Il Corriere della Sera «non è autorevole», «non merita di essere preso in considerazione», «non è un grande giornale», ma solo «il più venduto». Quando gli chiedono un commento sul quotidiano di via Solferino e l’endorsment del suo direttore Paolo Mieli in favore dell’Unione, il ministro della Difesa Antonio Martino non usa il linguaggio della diplomazia e davanti alle telecamere di Skytg24 commenta: un giornale che ignora il vertice Nato dei ministri della Difesa di Taormina del 9 e 10 febbraio scorso, «viene meno a quello che è il primo dovere di un giornalista, quello di informare». «Per la prima volta nella storia - precisa Martino - 26 ministri della Difesa della Nato, sei ministri della Difesa di Paesi arabi e il ministro della Difesa israeliano si sono seduti intorno a un tavolo per discutere della sicurezza del Mediterraneo. Le agenzie di stampa hanno fatto, come sempre, fino in fondo il loro dovere, le televisioni ne hanno dato notizia, qualche giornale ne ha dato notizia, il Corrierone - giornale autorevole - non ha pubblicato una parola».
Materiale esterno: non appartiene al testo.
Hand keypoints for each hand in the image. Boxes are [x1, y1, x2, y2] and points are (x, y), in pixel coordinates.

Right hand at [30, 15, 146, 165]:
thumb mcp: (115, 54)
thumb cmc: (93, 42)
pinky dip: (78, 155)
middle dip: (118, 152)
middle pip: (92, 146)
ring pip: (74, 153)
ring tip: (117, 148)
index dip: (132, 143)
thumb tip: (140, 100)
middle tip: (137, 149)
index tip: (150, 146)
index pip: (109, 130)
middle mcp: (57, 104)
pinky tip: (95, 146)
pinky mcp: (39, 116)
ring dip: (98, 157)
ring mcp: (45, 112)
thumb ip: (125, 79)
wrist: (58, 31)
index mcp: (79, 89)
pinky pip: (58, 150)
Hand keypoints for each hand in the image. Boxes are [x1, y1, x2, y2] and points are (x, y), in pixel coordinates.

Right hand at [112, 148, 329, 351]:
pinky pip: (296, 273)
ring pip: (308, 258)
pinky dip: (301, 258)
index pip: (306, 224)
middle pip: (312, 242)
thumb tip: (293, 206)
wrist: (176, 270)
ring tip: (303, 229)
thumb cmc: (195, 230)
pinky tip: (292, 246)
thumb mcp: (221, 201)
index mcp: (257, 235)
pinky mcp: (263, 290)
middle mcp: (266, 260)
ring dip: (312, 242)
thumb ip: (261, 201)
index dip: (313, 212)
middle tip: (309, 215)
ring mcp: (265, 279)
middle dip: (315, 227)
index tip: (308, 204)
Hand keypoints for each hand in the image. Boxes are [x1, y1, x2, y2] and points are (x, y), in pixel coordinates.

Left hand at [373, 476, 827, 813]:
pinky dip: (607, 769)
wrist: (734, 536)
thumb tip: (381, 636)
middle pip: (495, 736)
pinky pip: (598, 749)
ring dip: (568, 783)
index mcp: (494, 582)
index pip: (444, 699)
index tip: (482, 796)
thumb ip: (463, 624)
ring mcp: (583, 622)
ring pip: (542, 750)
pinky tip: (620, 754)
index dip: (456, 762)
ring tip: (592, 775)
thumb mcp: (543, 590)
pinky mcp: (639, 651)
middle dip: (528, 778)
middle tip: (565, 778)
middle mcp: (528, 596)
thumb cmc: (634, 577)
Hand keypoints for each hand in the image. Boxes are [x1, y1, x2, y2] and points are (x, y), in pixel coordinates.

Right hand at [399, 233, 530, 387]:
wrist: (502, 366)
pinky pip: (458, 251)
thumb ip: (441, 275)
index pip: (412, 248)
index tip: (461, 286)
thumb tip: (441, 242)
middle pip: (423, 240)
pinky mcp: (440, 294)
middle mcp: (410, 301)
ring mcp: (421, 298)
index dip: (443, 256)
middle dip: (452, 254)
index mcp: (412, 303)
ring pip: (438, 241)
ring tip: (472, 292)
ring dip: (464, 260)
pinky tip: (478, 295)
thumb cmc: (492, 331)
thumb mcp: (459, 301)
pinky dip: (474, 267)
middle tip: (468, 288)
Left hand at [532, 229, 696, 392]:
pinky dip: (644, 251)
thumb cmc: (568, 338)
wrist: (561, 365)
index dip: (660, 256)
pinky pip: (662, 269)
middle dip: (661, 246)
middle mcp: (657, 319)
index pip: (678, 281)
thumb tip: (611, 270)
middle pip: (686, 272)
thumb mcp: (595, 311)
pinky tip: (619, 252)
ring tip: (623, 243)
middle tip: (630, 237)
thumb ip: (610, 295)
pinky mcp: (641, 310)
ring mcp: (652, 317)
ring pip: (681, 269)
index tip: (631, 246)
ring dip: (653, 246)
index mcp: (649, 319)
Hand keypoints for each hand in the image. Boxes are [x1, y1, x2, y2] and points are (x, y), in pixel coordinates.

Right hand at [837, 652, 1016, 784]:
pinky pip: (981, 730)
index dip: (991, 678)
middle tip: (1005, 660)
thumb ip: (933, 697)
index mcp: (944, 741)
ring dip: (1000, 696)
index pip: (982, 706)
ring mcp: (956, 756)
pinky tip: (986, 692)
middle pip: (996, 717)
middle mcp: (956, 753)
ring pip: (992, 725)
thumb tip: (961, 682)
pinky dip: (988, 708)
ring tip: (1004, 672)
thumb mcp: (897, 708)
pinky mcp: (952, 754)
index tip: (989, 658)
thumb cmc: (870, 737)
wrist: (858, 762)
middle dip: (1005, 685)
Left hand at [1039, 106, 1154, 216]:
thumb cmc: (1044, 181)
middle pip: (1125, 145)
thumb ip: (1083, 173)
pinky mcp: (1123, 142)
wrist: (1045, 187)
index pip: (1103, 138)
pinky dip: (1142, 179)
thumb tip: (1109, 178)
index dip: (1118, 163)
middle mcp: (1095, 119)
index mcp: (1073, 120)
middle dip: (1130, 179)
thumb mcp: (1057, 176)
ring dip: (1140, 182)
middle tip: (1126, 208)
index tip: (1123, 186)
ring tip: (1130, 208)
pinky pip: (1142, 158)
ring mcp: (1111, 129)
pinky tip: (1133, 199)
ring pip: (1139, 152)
«È un giornale autorevole uno che viene meno a quello che è il primo dovere di un giornalista, che è quello di informare?», chiede provocatoriamente il ministro. «È ammissibile che un giornale che aspira a essere considerato autorevole, come il Corriere della Sera, taccia su un evento di queste proporzioni? Cominciamo col dire che il Corriere della Sera autorevole non è. Perché un giornale che censura una notizia come questa non merita di essere preso in considerazione».
Martino fa anche un paragone: «Un giornale piccolissimo, di una città di 300.000 abitanti, Neue Zuercher Zeitung (quotidiano di Zurigo, ndr) dà molte più informazioni serie sulla politica estera di quanto non ne dia il Corriere della Sera in una settimana».
Per quanto riguarda, invece, la presa di posizione del direttore del Corriere in favore del centrosinistra, Martino commenta che l’editoriale scritto da Mieli «non è degno di un grande giornalista». «Non è il Papa», aggiunge. «Per scrivere una banalità di questo genere non serve un editoriale, bastano due righe».